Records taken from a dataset
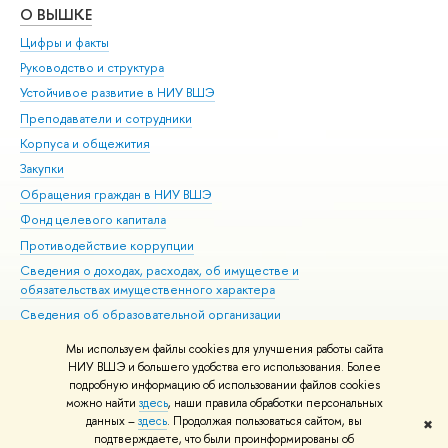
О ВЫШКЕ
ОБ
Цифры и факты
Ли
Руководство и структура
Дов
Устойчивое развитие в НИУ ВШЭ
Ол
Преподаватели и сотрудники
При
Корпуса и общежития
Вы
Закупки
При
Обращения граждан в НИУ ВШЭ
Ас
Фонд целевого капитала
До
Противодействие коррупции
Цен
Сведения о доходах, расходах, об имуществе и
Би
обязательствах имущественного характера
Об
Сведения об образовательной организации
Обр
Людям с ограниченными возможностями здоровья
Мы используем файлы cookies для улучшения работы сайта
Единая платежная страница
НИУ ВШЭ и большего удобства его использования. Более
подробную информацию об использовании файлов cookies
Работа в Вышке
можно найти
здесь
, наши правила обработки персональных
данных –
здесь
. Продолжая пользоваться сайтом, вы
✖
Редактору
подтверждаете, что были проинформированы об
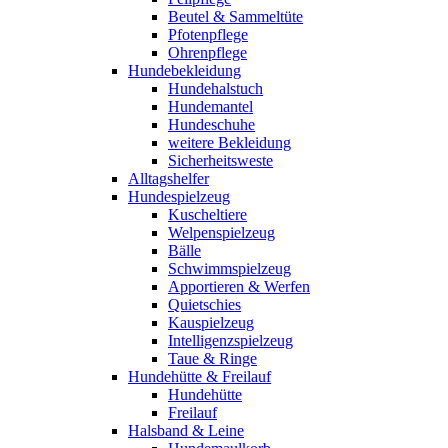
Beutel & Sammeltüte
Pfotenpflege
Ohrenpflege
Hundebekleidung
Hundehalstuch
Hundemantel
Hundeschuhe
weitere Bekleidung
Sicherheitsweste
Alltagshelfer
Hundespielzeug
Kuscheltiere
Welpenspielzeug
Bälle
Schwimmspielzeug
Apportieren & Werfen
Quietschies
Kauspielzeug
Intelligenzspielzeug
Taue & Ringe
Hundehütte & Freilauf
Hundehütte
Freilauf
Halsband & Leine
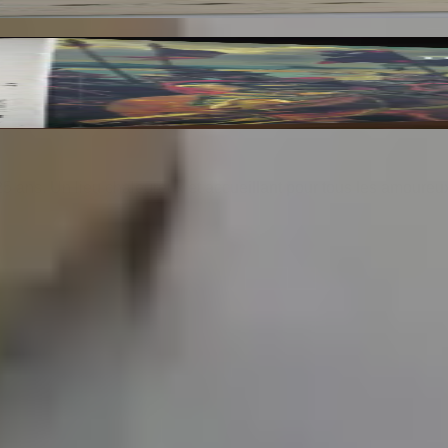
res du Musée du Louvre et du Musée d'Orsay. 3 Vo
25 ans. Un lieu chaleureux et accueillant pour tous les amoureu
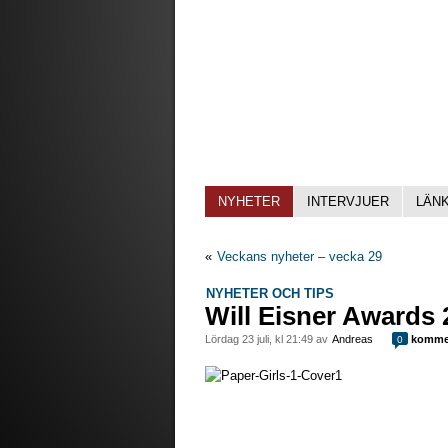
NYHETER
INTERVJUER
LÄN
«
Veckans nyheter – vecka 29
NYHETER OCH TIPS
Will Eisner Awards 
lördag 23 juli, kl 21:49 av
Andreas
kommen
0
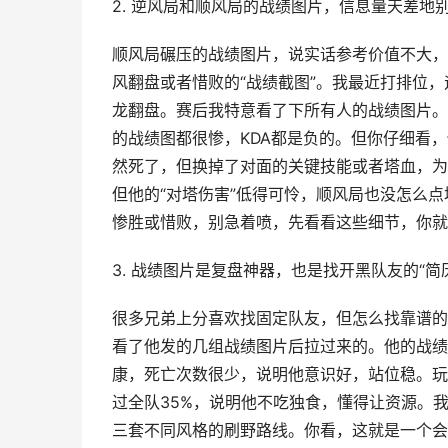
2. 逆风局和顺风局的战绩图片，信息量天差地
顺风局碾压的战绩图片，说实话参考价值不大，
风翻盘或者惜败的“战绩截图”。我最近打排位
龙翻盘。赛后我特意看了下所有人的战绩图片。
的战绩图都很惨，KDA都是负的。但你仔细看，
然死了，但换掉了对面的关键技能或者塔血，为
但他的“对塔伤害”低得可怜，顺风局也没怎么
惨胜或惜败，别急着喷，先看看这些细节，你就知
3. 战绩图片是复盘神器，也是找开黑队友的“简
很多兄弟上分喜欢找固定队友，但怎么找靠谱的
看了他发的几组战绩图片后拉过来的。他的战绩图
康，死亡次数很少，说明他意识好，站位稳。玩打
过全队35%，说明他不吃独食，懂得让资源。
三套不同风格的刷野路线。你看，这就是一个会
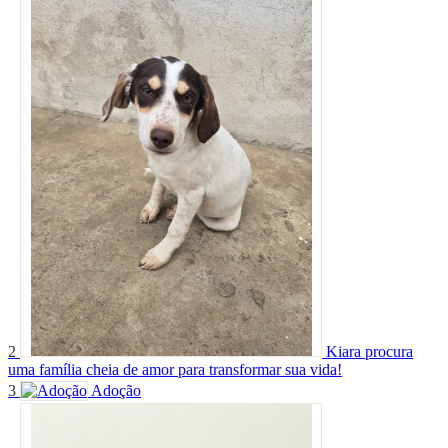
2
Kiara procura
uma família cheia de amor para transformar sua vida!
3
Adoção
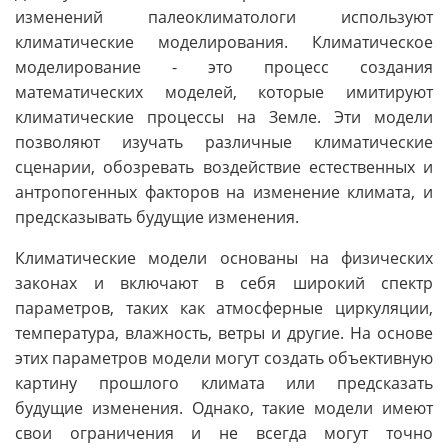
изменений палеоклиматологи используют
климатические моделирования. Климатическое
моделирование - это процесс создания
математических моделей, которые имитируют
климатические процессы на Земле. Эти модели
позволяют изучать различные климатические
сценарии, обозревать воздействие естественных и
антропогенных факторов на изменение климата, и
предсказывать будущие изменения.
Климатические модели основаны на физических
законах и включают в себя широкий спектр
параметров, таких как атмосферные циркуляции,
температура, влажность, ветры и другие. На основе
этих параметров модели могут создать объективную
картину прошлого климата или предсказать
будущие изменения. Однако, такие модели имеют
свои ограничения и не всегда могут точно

◆ Work required: How many of the lines above contain the word "Сведения"? Reply with the number alone.

◆ Response: 2